Sehr geehrter Herr Bellenbaum,

vielen Dank für Ihre Nachricht. Der Einsatz von biometrischer Gesichtserkennung auf Grundlage algorithmischer Verfahren und „intelligenter Videoüberwachung“ im öffentlichen Raum erhöht nicht - wie vielfach falsch und populistisch postuliert - die öffentliche Sicherheit, sondern gefährdet diese und die Grundrechte aller Bürgerinnen und Bürger massiv. Daher sind wir Grüne grundsätzlich gegen ihren Einsatz und der Meinung, dass sie gesetzlich ausgeschlossen gehört. Erschreckende Erfassungspraktiken wie die des US-Unternehmens clearview oder der jüngste Skandal um PimEyes unterstreichen dies und zeigen den dringenden Handlungsbedarf der Bundesregierung auf diesem Gebiet. Nicht nur die Unausgereiftheit der Systeme führt eine erhebliche Problemlage herbei, wie Pilotprojekte am Berliner Südkreuz zeigen, die mit enorm hohen Fehlerraten mit Falscherkennungen und tausendfachen Fehlspeicherungen zu täglichen unzulässigen Grundrechtseingriffen führen.

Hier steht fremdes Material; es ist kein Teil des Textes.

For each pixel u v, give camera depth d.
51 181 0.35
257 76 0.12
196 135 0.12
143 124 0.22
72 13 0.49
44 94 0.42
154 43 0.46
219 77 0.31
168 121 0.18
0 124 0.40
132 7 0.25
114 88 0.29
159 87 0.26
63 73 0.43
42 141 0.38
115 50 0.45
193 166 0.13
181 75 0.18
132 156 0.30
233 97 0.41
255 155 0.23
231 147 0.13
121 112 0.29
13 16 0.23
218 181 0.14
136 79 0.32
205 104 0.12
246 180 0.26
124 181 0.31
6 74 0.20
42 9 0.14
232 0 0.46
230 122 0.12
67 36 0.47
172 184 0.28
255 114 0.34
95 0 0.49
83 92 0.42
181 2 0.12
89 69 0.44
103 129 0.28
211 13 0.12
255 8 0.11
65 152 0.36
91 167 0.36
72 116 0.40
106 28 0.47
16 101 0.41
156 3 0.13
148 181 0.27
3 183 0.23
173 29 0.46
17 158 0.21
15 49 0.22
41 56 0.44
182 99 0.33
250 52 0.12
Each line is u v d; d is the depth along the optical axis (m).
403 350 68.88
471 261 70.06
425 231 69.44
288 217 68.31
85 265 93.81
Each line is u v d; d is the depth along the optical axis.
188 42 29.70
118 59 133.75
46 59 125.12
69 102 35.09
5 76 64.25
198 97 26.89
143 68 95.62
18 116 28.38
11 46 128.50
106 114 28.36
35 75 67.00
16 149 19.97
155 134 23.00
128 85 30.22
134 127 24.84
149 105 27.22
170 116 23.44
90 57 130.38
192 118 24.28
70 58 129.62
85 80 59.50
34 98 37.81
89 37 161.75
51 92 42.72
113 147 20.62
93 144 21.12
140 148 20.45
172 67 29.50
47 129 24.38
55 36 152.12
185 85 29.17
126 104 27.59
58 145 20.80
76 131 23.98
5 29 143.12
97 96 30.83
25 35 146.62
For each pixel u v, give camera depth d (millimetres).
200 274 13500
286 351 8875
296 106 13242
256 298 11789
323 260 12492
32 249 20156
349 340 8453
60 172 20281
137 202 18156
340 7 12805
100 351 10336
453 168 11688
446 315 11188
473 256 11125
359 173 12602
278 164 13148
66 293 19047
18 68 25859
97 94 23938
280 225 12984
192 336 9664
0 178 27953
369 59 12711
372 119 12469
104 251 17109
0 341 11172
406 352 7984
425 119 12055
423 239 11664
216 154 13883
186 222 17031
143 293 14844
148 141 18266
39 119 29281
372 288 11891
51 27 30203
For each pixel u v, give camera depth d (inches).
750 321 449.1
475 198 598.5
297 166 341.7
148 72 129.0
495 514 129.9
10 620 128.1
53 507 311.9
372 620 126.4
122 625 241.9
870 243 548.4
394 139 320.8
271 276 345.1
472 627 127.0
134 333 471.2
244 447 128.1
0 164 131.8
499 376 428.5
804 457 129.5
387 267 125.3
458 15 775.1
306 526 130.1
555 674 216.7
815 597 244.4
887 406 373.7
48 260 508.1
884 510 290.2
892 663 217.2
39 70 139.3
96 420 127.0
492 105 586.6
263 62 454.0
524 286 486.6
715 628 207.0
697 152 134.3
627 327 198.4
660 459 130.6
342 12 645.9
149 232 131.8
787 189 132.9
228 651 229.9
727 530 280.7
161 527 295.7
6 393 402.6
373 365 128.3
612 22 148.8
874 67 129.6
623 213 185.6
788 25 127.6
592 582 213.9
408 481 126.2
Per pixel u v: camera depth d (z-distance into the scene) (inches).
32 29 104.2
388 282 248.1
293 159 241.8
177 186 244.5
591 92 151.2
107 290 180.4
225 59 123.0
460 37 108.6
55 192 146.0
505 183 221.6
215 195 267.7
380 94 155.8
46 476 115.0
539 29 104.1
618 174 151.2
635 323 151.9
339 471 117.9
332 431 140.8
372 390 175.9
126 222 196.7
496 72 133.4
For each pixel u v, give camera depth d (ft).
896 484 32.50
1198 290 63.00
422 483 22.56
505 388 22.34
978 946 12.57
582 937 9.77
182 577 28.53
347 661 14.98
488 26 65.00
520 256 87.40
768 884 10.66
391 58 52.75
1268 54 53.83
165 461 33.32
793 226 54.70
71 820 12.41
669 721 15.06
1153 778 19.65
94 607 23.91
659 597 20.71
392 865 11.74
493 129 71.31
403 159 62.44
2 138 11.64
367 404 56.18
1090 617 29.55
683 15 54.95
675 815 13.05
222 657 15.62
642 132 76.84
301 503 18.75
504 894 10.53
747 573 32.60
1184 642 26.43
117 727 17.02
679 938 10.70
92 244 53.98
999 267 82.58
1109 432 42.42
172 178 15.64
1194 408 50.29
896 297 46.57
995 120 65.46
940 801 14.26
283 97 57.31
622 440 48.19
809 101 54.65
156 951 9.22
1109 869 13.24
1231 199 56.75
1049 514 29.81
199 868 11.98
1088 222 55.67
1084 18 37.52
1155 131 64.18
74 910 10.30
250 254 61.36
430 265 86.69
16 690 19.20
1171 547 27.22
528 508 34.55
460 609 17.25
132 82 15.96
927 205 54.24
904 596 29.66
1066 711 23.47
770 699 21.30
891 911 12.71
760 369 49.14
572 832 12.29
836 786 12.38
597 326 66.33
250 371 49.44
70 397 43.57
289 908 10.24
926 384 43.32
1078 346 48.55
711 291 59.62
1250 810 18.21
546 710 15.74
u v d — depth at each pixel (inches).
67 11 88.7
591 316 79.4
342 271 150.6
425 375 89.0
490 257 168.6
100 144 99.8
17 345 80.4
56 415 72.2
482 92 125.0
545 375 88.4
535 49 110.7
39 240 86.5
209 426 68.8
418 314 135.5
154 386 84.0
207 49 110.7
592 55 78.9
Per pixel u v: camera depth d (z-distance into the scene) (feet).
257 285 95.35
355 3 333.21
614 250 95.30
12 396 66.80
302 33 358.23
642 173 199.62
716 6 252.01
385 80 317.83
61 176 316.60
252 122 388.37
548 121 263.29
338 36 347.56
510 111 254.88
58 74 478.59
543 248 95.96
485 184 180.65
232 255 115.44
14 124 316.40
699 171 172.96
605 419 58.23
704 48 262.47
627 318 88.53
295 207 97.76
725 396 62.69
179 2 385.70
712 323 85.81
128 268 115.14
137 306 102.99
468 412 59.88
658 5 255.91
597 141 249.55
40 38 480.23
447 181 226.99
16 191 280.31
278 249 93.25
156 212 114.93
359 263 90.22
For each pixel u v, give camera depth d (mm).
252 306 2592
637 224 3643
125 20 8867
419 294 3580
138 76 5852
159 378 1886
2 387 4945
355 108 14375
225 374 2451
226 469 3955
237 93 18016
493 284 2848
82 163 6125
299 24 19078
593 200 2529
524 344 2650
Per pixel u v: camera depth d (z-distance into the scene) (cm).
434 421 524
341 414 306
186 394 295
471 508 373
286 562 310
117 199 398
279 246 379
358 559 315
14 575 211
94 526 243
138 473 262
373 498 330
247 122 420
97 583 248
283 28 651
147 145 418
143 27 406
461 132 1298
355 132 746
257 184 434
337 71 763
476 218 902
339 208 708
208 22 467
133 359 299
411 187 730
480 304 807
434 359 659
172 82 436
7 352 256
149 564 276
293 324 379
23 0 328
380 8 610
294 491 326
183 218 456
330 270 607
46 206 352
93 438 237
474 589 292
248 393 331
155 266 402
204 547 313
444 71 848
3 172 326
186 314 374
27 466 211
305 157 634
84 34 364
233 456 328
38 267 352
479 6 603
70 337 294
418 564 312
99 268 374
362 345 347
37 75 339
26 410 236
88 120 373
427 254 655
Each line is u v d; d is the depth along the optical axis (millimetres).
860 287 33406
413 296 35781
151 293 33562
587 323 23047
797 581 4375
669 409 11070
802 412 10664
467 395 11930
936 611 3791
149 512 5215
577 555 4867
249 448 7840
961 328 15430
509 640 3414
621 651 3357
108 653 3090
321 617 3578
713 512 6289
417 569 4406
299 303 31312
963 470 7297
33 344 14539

Digitale Gesichtserkennungssysteme bringen enorme Gefahren für die informationelle Selbstbestimmung, gefährden die Privatheit aller in öffentlichen Räumen und stellen unbescholtene Bürgerinnen und Bürger unter Generalverdacht. Der Einsatz würde insbesondere für Minderheiten und Menschen mit Diskriminierungserfahrung verheerende Folgen mit sich bringen und gesellschaftlich ohnehin bestehende Diskriminierungen verfestigen. Wir sind der Meinung: Demokratien leben von der Verfügbarkeit grundsätzlich unüberwachter öffentlicher Räume, in denen sich Individuen frei bewegen können. Biometrische Gesichtserkennung stellt diese rechtsstaatliche Selbstverständlichkeit massiv in Frage und droht die wichtige relative Anonymität öffentlicher Räume nachhaltig zu gefährden oder gar zu beenden.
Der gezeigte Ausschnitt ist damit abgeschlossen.